La giovane si trova in una struttura protetta e viene ancora seguita: l’obiettivo è che possa superare questi traumi e tornare ad essere padrona della sua vita.

L'unico cliente finito nei guai è un imprenditore che non ha potuto negare di sapere l'età della ragazza, perché conosceva bene la madre. Gli altri clienti sono stati invece prosciolti perché hanno detto di non conoscere l’età della 16enne.

«Per quanto mi riguarda - prosegue l'avvocato - fa riflettere che tutti questi clienti fossero persone giovani, tranne cinque. Ci sono tanti ventenni in questa provincia che pagano per avere rapporti sessuali e vanno con ragazze nelle migliori delle ipotesi appena maggiorenni. Personalmente mi stupisce. A loro comunque è andata bene perché un governo, eravamo ai tempi delle “cene eleganti”, ha cambiato una legge e introdotto il principio che gli inquirenti devono dimostrare che il cliente conosca la reale età della ragazza. Prima invece il semplice fatto di avere avuto un rapporto a pagamento con una minorenne era reato».

L’esclusione della potestà genitoriale viene sempre più spesso applicata per determinati reati, in caso di condanne sopra una certa soglia.

«Si sta imponendo una giurisprudenza nuova che vuole togliere la possibilità ad alcuni genitori di aver rapporti con i figli per sempre. Ci sono persone indegne di svolgere il ruolo di genitori e la pena accessorio lo certifica: è una punizione grave ma ritengo che sia assolutamente corretta, come in questa vicenda».

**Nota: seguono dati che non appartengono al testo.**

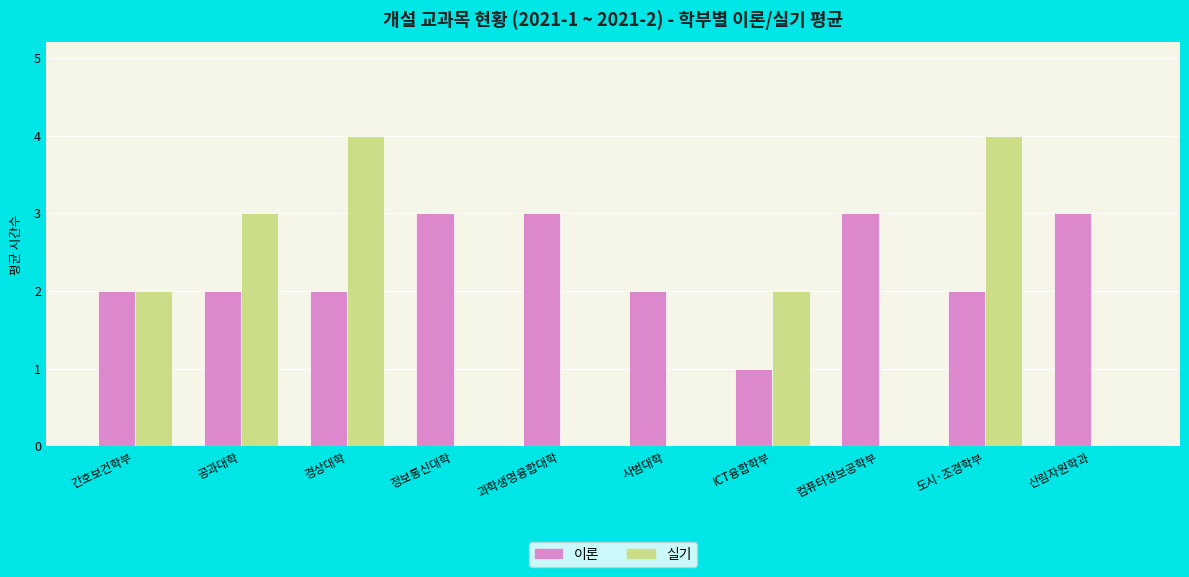

How many series are shown in this chart?

2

L'avvocato Scarpati nella sua esperienza professionale ha seguito molti casi di bambini e minori violati ed è anche impegnato nelle associazioni che si occupano di questa piaga. Di vicende, purtroppo, ne ha viste molte in giro per l’Italia, eppure il caso della Val d'Enza ha alcune specificità.

«Prima di tutto il fatto che l'imputata sia una madre, la persona che qualsiasi cosa accada si ritiene debba proteggerti. Inoltre la ragazza proviene da una famiglia borghese, si direbbe normale, come tante altre. Non proviene da un contesto che solitamente consideriamo come difficile».